The entries below contain a stretch that opens with the line containing "right knee: (607, 687)" and closes with the line containing "nose: (124, 607)"; set down that stretch exactly, both ends included, and nothing else.

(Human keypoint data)
________________________________________
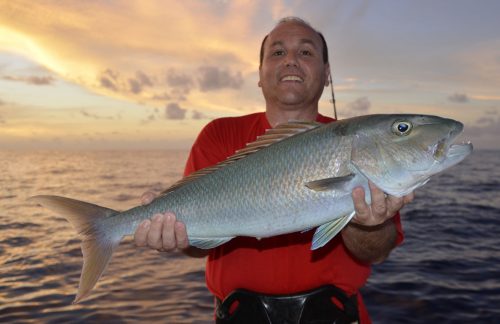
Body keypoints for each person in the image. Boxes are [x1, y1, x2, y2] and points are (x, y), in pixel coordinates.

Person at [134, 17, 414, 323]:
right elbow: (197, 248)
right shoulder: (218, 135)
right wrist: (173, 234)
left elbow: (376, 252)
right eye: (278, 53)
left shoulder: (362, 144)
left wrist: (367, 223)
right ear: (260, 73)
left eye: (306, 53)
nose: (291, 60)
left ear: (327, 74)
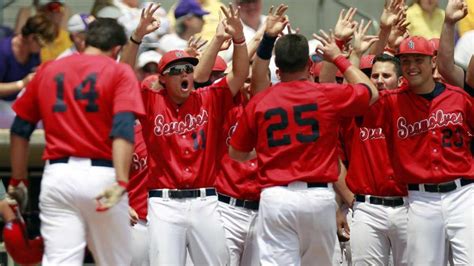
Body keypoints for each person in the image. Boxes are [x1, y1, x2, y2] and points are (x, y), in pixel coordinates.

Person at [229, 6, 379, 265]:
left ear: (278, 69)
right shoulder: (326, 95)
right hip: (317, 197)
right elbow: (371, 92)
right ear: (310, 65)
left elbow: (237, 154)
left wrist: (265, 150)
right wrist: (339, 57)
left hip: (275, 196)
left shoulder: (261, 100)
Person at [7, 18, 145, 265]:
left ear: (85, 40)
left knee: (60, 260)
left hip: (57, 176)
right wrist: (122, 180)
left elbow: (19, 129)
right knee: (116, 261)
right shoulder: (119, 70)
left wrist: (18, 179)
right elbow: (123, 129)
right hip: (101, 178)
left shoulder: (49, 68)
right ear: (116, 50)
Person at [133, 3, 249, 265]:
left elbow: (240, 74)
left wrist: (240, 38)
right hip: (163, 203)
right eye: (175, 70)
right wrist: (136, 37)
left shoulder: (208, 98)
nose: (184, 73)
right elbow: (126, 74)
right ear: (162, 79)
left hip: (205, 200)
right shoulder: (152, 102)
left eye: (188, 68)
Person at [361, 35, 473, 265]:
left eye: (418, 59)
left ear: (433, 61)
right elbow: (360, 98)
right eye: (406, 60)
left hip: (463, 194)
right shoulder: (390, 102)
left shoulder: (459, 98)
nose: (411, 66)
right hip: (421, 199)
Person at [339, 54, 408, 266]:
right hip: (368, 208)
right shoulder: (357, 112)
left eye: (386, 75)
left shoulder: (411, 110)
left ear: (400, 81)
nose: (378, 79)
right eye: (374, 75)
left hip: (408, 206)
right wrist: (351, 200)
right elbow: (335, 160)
________________________________________
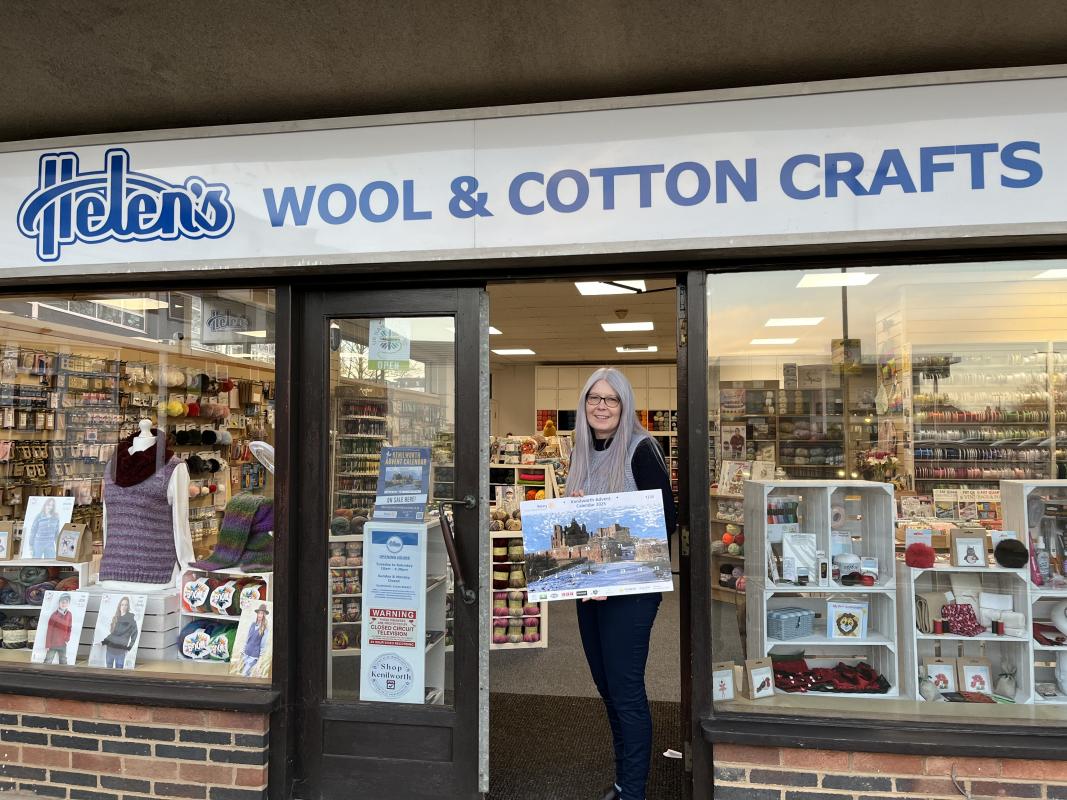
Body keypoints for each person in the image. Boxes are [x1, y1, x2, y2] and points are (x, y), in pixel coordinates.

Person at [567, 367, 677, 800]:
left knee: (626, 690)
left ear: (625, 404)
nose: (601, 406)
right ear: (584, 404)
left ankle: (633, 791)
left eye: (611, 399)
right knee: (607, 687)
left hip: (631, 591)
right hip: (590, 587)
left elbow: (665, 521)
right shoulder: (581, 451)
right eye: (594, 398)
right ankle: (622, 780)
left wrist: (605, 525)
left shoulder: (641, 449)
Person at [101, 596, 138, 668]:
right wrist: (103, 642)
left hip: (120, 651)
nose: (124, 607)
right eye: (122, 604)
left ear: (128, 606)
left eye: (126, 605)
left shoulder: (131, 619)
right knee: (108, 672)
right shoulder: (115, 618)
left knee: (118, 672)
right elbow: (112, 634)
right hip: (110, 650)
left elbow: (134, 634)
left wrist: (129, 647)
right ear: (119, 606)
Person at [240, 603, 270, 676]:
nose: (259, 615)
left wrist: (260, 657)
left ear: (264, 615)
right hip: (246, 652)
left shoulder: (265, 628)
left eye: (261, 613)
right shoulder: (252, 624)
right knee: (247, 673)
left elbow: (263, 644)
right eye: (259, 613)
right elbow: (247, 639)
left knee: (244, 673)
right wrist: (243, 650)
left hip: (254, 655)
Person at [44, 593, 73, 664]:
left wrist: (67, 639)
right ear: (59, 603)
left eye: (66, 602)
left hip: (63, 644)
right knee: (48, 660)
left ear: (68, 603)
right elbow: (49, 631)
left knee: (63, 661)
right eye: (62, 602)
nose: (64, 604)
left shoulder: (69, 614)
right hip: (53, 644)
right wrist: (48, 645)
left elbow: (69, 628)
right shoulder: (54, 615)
________________________________________
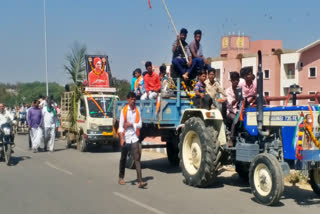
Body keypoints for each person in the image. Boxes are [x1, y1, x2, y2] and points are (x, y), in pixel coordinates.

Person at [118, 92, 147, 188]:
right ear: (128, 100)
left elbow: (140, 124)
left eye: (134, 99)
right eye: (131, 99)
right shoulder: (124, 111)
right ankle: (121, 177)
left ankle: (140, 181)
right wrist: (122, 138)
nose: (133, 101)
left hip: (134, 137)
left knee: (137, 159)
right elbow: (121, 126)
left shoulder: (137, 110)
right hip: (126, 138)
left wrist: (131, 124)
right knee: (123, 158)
________________________________________
Answer to this task:
right knee: (607, 687)
left hip: (631, 591)
right hip: (590, 587)
left elbow: (665, 521)
right shoulder: (581, 451)
right eye: (594, 398)
right ankle: (622, 780)
left wrist: (605, 525)
left shoulder: (641, 449)
Person at [101, 596, 138, 668]:
right wrist: (103, 642)
left hip: (120, 651)
nose: (124, 607)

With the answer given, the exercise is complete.